Mi padre don Simón Correa, mi madre doña María Josefa Rodríguez y un cuadro de muchachos que éramos sus hijos, nos establecimos en el barrio Guamachal, en Valle de la Pascua, algún tiempo después de haber llegado las primeras familias y de allí que existieran casas formadas ya en las primeras de cambio y llegamos con la ilusión de tener un hogar propio y criar y desarrollar una familia. Eso dijo mi papá. Veníamos de otro lugar cercano a lo que hoy es la calle Atarraya que por aquel tiempo lucía muy poco probable su construcción. Pero, tendríamos que afrontar muchos imponderables, claro está. Y ejemplos sobran. Aquello bien podía describirse con la muy conocida expresión popular de que “todo era monte y culebra”. Las casas, unas muy distantes de otras, se comunicaban por unos caminitos de tierra rodeados de plantas silvestres pequeñas y medianas. Y en aquellos tiempos las lluvias eran copiosas y los tremendos aguaceros cuando caían casi tumbaban las casitas de zinc con paredes de barro que eran la mayoría. Era cotidiano escuchar después de las fuertes precipitaciones: “Caramba, por poco el “palo de agua” no me tumba el ranchito”. Y no se podía ni pensar en servicios públicos como se les conoce ahora. Y es que el “servicio” de agua era surtido, en el principio, por unas lagunas naturales y caños que se hacían en la sabana donde cada quien iba y llenaba sus toscos envases.

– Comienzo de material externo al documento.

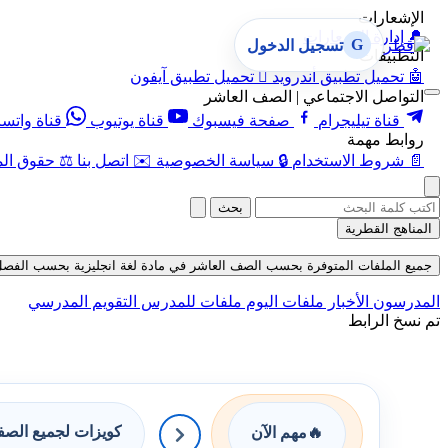
الإشعارات
🔔
إدارة الإشعارات
G
تسجيل الدخول
التطبيقات
🤖
تحميل تطبيق أندرويد

تحميل تطبيق آيفون
التواصل الاجتماعي | الصف العاشر
قناة تيليجرام
صفحة فيسبوك
قناة يوتيوب
قناة واتس
روابط مهمة
📄
شروط الاستخدام
🔒
سياسة الخصوصية
✉️
اتصل بنا
⚖️
حقوق الم
بحث
المناهج القطرية
جميع الملفات المتوفرة بحسب الصف العاشر في مادة لغة انجليزية بحسب الفصل الأول ف
المدرسون
الأخبار
ملفات اليوم
ملفات للمدرس
التقويم المدرسي
تم نسخ الرابط
كويزات لجميع الص
🔥
مهم الآن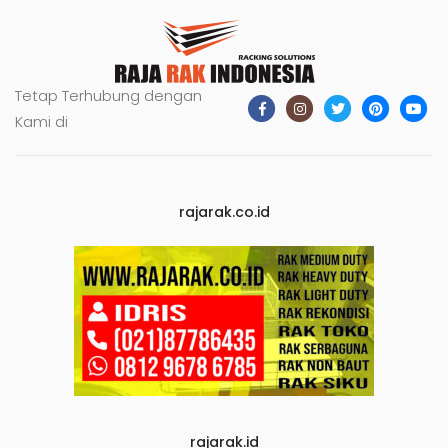
Tetap Terhubung dengan
Kami di
rajarak.co.id
rajarak.id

Y para alumbrarse se compraban velas de cera, aunque algunas familias podían tener lámparas de gasoil pero eran los menos y algunas viviendas se alumbraban con monte seco y residuos de cartón que eran quemados en los rústicos e improvisados patios. Los alimentos, en buena medida, eran provistos por el tradicional conuco y nosotros los Correa, por ejemplo, éramos buenos conuqueros.

 

Mi papá era especialista usando el machete, el garabato y ni hablar cuando se trataba del hacha o la chícura o la escardilla. Y ya puede suponerse que los alimentos se cocían a fuerza de leña en un fogón de tierra con ollas de barro o peltre y algunas veces esas ollas estuvieron sin uso alguno. Y en el modesto dormitorio no faltaba el chinchorro de moriche que se cubría con mosquiteros o “pabellón” para contrarrestar las andanadas de los zancudos que eran cotidianos en las oscuras noches de Guamachal. En esos tiempos abríamos y limpiábamos peladeros para practicar béisbol con pelotas de goma o de trapo y el entretenimiento también estaba constituido por el juego de “Las cuarenta matas” o “Policías y ladrones”. En Semana Santa era costumbre jugar el trompito con caramelos, los trompos y las zarandas. Era común decirle a las muchachas: “Oiga, vecina, muy pronto voy a quebrarle la zaranda” y ellas se sonrojaban, bajaban la cabeza y seguían por el caminito rumbo a casa a llevar el recado o cualquier otro mandado de los “mayores”. Se refería al juego de zarandas que eran rotas por los trompos caseros “los días santos”. Después vendría “el progreso del barrio” y serían sustituidos los caminos rústicos  o picas por las calles de tierra. Y unos postes de madera por las polvorientas y distantes calles con un bombillito de lucecita amarilla y débil. Tiempos después se haría el trazado de lo que serían las calles propiamente hablando. Y se escuchaba comentar a algún ilusionado, que señalando hacia cualquier lugar, decía: “Por aquí irá una calle que podría ser la principal, asfaltada y todo”. Continuará.